Shasta election official Clint Curtis presents to Riverside County board
Curtis attended a board meeting in Riverside this week where he claimed that he’s eliminated fights over elections. His presentation occurred the same day that the Shasta board discussed allegations by the public that Curtis misused public resources.

Yesterday morning, Shasta County supervisors briefly discussed alleged misconduct by Registrar of Voters Clint Curtis. The allegations arose after Curtis led a tour at the elections office for gubernatorial candidates from other parts of California, claiming to them that Shasta’s former election officials — which would include his campaign opponent — engaged in criminal acts.
That concerned Shasta Supervisor Allen Long, who said he felt Curtis might have been campaigning on county property, something prohibited by both state law and county policy. But Long, along with other supervisors, decided to take no further action yesterday after County Counsel Joseph Larmour advised the board that Curtis’ remarks were only “incidental” and didn’t rise to the level of a violation of county policy.
Meanwhile, Curtis was hundreds of miles away in Riverside, touting his election approach to the county board of supervisors there.
Curtis spoke to Riverside supervisors after Riverside Registrar of Voters Art Tinoco delivered a presentation related to his county’s local elections. Tinoco’s presentation was given in response to what he referred to as an audit by a local advocacy group which allegedly showed a discrepancy between the ballots that were cast in Riverside and those counted.
Tinoco, who was appointed by the Riverside Board in 2023, attempted to assuage community members’ concerns by explaining the process of ballot counting for Riverside’s 1.4 million voters. Afterward, Curtis added his own thoughts, that Riverside should implement an approach like the one he’s put in place in Shasta County, where he counted 65,000 ballots this last election, so that everyone will trust elections.
Stating that Shasta County uses “forms and paper” to count ballots, Curtis told Riverside officials that while he can’t say what’s the right approach, Shasta puts no stock in computers.
“Essentially, what is going on is that you have someone who believes computers and someone who wants to do forms and paper,” Curtis opined about disagreements over approaches to elections. “I can’t tell you which is right. We do forms and paper and people in Shasta County.
“We count better in Shasta County, I guess,” Curtis continued, “because ours come out dead even. Now, if you run it through the little computer thingies … it might say something different. But we hold no stock to that.

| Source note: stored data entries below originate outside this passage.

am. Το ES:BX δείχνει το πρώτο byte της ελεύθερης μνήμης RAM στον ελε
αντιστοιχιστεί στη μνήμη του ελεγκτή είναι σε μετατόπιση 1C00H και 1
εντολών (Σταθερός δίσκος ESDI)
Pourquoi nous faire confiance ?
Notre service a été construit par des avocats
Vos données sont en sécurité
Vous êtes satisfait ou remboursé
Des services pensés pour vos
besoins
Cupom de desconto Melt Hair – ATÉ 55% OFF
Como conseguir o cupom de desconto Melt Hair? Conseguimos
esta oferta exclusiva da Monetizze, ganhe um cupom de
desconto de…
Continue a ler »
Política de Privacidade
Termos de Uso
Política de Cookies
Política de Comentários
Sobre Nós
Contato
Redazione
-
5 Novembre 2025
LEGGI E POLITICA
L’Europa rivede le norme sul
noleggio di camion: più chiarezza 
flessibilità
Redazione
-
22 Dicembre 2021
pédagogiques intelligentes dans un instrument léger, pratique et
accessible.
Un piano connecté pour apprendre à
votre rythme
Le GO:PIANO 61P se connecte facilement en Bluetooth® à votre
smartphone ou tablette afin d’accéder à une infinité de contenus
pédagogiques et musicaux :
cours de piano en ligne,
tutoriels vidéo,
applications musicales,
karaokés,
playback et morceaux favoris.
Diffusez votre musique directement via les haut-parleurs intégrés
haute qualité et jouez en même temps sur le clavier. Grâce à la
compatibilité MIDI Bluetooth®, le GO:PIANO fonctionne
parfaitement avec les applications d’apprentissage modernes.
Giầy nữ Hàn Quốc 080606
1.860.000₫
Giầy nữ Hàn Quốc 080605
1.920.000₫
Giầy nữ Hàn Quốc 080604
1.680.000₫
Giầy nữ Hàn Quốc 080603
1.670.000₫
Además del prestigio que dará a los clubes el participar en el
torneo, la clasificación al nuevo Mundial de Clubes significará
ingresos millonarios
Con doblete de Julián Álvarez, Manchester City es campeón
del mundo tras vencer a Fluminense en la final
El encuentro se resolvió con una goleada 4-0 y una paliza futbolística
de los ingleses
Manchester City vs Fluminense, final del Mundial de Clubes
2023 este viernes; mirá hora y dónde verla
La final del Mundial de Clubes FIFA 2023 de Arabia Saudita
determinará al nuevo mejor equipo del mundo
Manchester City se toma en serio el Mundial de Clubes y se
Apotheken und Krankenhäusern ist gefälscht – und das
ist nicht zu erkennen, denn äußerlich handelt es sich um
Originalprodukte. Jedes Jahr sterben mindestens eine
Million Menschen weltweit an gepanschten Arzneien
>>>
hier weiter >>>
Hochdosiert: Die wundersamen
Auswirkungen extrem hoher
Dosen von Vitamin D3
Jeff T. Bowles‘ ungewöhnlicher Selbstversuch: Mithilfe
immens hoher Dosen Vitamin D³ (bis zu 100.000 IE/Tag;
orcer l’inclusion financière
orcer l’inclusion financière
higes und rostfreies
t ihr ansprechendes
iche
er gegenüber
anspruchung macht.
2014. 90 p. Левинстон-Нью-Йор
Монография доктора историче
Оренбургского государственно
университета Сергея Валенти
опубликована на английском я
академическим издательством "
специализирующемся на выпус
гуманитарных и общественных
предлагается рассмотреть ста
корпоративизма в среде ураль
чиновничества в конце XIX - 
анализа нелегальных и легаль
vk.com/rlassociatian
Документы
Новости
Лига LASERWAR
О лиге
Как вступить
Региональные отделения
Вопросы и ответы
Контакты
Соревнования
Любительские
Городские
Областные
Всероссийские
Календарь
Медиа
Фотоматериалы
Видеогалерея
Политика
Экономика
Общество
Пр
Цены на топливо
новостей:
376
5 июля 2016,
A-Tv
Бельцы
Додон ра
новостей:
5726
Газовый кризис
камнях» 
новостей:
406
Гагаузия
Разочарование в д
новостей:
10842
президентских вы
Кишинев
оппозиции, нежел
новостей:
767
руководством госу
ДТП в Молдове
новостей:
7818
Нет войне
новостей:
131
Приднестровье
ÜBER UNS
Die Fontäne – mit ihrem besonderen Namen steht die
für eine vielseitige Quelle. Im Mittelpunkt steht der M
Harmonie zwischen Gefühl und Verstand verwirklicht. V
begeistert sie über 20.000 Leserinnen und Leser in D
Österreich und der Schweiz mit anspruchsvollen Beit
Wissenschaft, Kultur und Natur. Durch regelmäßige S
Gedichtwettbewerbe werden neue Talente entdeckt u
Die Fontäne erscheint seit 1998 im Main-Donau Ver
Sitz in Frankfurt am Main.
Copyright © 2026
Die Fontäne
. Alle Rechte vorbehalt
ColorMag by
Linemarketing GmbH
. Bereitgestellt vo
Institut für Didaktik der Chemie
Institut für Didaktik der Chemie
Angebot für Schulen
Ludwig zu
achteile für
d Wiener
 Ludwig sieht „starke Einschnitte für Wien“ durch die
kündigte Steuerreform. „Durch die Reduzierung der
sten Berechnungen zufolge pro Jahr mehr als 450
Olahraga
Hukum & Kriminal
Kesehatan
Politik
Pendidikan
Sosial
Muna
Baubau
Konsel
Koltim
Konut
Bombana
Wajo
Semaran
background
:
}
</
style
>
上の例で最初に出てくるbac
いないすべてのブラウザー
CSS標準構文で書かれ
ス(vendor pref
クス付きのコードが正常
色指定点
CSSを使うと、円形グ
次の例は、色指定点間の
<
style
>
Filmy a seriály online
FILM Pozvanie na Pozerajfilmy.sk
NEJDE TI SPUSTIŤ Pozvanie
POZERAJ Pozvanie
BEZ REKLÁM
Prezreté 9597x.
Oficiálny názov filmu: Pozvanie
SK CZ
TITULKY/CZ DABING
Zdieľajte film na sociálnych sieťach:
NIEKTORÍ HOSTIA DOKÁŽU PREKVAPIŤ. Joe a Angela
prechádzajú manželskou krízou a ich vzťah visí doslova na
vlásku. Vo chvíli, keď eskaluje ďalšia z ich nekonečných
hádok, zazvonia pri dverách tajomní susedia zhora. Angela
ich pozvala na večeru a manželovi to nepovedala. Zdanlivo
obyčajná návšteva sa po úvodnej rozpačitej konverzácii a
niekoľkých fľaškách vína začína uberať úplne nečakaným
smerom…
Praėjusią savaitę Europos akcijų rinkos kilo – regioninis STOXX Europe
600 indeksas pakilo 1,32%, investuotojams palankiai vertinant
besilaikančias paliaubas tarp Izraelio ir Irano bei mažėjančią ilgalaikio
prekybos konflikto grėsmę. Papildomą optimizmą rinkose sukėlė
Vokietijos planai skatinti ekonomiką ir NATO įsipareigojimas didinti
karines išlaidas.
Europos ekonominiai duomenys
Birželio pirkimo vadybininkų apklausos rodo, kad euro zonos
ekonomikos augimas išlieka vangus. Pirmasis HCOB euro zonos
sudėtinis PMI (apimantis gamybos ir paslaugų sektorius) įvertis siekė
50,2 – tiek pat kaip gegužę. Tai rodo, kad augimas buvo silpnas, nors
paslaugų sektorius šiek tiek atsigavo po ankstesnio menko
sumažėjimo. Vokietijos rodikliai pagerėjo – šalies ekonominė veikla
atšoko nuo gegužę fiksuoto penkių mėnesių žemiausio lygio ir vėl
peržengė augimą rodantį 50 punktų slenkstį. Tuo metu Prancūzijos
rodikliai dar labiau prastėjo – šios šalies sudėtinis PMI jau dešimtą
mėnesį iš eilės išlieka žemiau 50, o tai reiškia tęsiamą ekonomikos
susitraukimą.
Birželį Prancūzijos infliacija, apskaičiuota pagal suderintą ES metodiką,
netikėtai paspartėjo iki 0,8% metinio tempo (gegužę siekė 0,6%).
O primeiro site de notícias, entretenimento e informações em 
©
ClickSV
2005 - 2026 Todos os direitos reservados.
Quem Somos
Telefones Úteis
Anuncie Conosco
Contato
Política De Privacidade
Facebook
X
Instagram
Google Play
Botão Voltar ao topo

We’ve actually counted our ballots and counted our voters so our voters match perfectly.”
It was unclear what process Curtis was discussing as he did, in fact, use voting machines to count the ballots in Shasta County’s election last November, the only election he’s ever run. The results Curtis turned in to state officials came from that machine count. Curtis responded only to a single question for this story.
He explained his ballot counting methods to Riverside supervisors by describing the video livestream process he’s set up in Shasta to film ballots before and after they’re run through machines. “Now this video, by itself, does nothing unless it’s checked,” Curtis said, a statement that seemed to mean that the video only records images, without counting anything. But, he added, “if you check the video, you can find out whether the results match.
“Now we have a video of what’s going on before it ever hits the machine, and it was accurate,” Curtis said. “Does that mean it will be accurate every time? No, it’s going to be accurate if you check the video, but if you stop checking the video and you start trusting machines, that’s when it goes bad.”
But Curtis has never checked the video he took in November against his machine count, something he confirmed for Shasta Scout by text today, saying the video is only for the public’s use.
Before concluding his remarks in Riverside, Curtis also bragged to supervisors there that he had solved Shasta’s conflicts over elections with his new methods, saying the county used to be “a war zone” with “everybody yelling at each other and fighting” but “that’s all gone.”
Then, in an interview conducted by The Riverside Record and shared with Shasta Scout after the meeting, Curtis blamed Shasta community members for causing conflict.
“We’ve got some morons up there that like to complain about everything,” Curtis said. “I call them my little socialists, and so they’re up there complaining, trying to always do stuff.”
Referring to Shasta supervisors during that same interview, Curtis at first called them “idiots,” before noting that while the board reviewed the allegation against him regarding his remarks during the gubernatorial tour — statements he claims were not problematic — no further action was taken.
“I got three of them that like me,” Curtis said, referring to Shasta supervisors, “one that’s cold, and another that, you know, not a chance to get anything good out of him.”